Po zakończeniu żniw, kolejną ważną czynnością gospodarską było rozpoczęcie wykopków ziemniaków. Wykopki to wspomnienie z dzieciństwa, piękne krajobrazy Jury i widok pól pełnych ludzi zbierających ziemniaki.Wykopki to jedna z tych prac na wsi, która potrafiła jednoczyć społeczność. W wydarzeniu tym były zaangażowane całe rodziny, nierzadko korzystano również z pomocy sąsiedzkiej. Wspólnie kopano oraz zbierano ziemniaki na polu jednego gospodarza, a następnie szło się do kolejnych gospodarzy.
W tym roku i ja uczestniczyłam w takim zbieraniu ziemniaków w gospodarstwie Pani Sołtys z Cynkowa – Wielgus Zofii – to góralka z krwi i kości, która jest wielkim społecznikiem,, kultywuje tradycje w regionie a wykopki wpisane ma na stałe w swój kalendarz.

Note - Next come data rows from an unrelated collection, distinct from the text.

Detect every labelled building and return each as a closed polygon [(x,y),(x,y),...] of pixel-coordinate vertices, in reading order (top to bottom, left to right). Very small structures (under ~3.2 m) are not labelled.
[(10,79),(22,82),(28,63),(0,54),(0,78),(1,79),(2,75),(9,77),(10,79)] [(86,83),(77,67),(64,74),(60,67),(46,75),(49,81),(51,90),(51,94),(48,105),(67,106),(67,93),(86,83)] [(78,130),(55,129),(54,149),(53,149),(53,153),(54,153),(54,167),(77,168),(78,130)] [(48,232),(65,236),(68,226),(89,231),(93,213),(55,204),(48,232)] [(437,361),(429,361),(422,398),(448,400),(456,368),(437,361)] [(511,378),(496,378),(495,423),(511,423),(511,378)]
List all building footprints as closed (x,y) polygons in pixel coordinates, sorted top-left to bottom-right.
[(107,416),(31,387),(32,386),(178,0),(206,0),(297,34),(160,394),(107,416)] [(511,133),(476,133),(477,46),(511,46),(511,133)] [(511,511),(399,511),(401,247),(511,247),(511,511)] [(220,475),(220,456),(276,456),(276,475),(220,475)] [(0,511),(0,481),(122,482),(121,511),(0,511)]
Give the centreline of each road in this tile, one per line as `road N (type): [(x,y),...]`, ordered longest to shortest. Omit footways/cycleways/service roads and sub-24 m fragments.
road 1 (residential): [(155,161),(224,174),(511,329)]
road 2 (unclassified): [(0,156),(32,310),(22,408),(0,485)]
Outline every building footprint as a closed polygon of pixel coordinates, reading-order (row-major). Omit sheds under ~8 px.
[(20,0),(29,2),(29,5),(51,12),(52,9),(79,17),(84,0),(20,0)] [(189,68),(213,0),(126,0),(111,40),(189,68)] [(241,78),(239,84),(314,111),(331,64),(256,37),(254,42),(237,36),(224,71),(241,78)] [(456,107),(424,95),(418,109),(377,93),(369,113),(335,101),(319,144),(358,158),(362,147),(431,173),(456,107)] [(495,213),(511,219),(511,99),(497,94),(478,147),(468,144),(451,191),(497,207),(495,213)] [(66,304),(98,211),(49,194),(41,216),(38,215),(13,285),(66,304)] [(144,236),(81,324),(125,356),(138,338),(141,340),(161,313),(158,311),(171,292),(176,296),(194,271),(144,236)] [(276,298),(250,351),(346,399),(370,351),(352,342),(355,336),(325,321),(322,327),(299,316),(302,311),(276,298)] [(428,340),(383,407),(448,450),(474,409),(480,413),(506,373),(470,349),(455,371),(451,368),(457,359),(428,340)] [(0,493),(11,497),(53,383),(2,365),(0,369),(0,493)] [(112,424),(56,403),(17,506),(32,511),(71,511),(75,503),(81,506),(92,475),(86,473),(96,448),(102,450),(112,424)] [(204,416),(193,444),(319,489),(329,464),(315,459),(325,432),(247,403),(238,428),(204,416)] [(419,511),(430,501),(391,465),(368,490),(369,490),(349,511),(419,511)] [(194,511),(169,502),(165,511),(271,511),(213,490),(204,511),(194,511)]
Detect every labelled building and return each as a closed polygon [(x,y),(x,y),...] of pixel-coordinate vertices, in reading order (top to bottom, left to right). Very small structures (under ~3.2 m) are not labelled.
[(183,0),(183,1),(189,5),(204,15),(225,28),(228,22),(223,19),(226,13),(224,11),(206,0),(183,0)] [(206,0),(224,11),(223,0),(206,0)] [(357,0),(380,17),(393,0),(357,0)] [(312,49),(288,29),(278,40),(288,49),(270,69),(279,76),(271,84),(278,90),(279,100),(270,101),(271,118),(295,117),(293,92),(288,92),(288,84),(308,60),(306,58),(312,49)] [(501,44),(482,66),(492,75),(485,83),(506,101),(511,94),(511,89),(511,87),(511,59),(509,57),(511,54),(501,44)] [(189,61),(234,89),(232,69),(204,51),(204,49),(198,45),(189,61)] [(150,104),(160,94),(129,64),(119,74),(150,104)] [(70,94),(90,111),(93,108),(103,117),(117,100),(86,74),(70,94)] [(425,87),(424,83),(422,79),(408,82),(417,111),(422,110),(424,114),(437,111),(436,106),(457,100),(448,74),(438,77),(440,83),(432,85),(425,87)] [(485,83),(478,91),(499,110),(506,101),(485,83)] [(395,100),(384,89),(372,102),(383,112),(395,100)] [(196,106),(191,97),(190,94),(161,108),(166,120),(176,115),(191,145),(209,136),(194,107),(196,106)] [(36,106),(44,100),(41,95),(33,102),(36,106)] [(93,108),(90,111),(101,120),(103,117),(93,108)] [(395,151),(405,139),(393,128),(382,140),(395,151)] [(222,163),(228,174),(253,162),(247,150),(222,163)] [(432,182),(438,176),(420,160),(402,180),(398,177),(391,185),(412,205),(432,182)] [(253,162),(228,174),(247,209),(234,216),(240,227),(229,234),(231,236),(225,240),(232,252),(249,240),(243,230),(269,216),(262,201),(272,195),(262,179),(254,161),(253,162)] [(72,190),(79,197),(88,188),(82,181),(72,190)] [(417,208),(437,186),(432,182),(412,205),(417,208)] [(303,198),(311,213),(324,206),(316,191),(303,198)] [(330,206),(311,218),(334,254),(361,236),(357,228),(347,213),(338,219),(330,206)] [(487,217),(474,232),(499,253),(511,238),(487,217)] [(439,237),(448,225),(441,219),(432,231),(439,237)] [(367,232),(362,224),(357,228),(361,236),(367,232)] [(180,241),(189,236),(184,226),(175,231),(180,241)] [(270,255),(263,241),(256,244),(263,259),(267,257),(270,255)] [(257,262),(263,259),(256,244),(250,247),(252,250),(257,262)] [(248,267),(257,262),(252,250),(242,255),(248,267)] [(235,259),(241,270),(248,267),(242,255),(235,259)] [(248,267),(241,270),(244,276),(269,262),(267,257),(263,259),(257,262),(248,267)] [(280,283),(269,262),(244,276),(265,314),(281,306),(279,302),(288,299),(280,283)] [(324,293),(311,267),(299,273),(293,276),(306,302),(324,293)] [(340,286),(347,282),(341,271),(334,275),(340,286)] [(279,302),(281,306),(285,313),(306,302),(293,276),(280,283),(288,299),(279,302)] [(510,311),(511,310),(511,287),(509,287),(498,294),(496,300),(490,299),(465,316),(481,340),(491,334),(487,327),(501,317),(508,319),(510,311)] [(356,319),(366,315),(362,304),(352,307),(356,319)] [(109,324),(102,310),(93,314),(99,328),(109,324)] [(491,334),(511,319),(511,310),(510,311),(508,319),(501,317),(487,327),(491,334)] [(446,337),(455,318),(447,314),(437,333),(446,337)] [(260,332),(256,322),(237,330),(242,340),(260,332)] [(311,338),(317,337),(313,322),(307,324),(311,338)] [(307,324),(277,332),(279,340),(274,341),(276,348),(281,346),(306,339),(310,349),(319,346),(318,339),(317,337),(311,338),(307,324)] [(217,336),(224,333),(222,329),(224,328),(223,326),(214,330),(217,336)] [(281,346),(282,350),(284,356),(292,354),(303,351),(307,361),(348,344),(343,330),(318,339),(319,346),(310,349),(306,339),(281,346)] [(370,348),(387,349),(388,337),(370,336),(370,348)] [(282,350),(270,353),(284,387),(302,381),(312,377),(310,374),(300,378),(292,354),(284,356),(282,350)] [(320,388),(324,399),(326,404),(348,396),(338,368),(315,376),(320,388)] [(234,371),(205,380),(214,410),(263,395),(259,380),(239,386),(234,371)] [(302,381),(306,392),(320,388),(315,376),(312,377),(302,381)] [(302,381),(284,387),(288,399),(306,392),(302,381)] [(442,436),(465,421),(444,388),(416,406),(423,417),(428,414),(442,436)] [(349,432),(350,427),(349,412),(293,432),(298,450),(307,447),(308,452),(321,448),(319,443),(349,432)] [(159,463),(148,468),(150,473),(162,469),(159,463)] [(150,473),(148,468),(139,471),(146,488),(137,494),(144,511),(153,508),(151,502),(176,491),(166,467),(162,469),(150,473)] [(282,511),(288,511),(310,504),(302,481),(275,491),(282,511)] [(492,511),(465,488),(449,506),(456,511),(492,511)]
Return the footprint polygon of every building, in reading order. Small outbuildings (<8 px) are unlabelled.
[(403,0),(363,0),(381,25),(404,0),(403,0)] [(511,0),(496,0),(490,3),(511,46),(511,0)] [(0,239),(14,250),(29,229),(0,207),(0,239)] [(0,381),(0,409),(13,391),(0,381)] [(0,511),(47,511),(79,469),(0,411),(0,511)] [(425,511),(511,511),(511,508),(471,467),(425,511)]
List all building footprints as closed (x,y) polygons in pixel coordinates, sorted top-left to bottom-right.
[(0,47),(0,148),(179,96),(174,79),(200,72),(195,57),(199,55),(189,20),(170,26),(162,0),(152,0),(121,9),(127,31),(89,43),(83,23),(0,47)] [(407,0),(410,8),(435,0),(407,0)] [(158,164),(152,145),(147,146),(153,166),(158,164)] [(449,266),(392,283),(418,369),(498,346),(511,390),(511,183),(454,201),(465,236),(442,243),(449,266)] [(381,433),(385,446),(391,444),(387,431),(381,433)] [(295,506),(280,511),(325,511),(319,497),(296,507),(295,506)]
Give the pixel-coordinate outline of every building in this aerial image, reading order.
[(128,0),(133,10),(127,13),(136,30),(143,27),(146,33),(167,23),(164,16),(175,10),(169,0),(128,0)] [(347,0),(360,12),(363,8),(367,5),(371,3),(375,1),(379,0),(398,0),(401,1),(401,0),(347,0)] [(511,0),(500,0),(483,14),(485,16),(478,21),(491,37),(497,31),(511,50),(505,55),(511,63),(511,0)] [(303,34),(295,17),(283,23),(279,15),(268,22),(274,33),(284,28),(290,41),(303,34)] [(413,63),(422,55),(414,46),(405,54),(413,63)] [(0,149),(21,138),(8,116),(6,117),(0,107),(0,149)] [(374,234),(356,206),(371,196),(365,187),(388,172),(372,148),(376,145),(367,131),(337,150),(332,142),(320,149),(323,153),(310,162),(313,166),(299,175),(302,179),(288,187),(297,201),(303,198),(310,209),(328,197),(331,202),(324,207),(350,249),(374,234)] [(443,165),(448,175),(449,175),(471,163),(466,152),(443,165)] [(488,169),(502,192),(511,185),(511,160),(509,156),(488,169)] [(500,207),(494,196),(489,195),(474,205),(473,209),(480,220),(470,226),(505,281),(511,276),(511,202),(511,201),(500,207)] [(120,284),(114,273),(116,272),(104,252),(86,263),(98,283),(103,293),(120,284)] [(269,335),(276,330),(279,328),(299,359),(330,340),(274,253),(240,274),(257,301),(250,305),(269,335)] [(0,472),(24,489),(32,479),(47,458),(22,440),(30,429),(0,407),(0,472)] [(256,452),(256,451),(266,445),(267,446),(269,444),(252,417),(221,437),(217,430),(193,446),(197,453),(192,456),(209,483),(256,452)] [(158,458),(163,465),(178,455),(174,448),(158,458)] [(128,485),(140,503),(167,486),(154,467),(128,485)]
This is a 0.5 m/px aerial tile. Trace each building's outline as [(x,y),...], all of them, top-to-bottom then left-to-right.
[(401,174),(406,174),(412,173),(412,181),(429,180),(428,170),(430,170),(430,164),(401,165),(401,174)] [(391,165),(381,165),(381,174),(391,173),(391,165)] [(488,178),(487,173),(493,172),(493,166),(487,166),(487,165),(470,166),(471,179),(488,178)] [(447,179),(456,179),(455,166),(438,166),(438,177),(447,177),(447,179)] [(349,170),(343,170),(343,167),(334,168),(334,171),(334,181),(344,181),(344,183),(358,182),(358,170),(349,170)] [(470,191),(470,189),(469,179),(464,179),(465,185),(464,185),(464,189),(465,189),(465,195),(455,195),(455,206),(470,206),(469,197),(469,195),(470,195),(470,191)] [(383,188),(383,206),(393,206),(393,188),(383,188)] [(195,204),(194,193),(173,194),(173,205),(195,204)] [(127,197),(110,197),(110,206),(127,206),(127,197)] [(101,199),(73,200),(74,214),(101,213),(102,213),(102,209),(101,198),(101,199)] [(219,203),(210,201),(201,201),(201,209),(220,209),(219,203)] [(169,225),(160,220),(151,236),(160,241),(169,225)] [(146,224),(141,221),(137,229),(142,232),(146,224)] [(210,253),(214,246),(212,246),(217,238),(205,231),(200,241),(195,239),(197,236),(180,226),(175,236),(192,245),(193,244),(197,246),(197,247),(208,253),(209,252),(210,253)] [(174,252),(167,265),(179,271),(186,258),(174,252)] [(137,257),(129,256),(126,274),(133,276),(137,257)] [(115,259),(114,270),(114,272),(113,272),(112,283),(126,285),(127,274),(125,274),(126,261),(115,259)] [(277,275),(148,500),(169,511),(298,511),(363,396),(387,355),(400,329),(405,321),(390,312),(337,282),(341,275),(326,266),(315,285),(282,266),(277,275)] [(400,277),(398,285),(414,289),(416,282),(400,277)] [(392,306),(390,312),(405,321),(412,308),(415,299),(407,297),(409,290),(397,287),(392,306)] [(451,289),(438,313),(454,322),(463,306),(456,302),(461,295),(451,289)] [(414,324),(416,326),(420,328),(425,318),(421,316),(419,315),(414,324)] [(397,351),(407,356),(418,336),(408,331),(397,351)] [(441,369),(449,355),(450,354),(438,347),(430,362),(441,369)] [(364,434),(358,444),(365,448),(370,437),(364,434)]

Osoby, uczestniczące w tym wydarzeniu bardzo chętnie przybyły na pole i od razu wzięły się za zbieranie ziemniaków.
W porze obiadowej była przerwa na posiłek, który przygotowała Pani sołtys. Po przerwie wznowiono zbiór ziemniaków i tak do zmroku. Na koniec były palone łęty i pieczone ziemniaki w popiele, cóż za smak!!!!!!!!. i zapach powiewu palonych łęt. I tak zakończył się dzień wykopek i wspomnień.
Dawniej w niektórych regionach Polski obchodzono tak zwane dokopiny – świętowano zakończenie kopania ziemniaków – podczas którego wykonywano wianek z kwiatów i maciny kartofli przygotowano jedzenie, a na zakończenie mężczyźni tańczyli ubrani w czarne sukmany.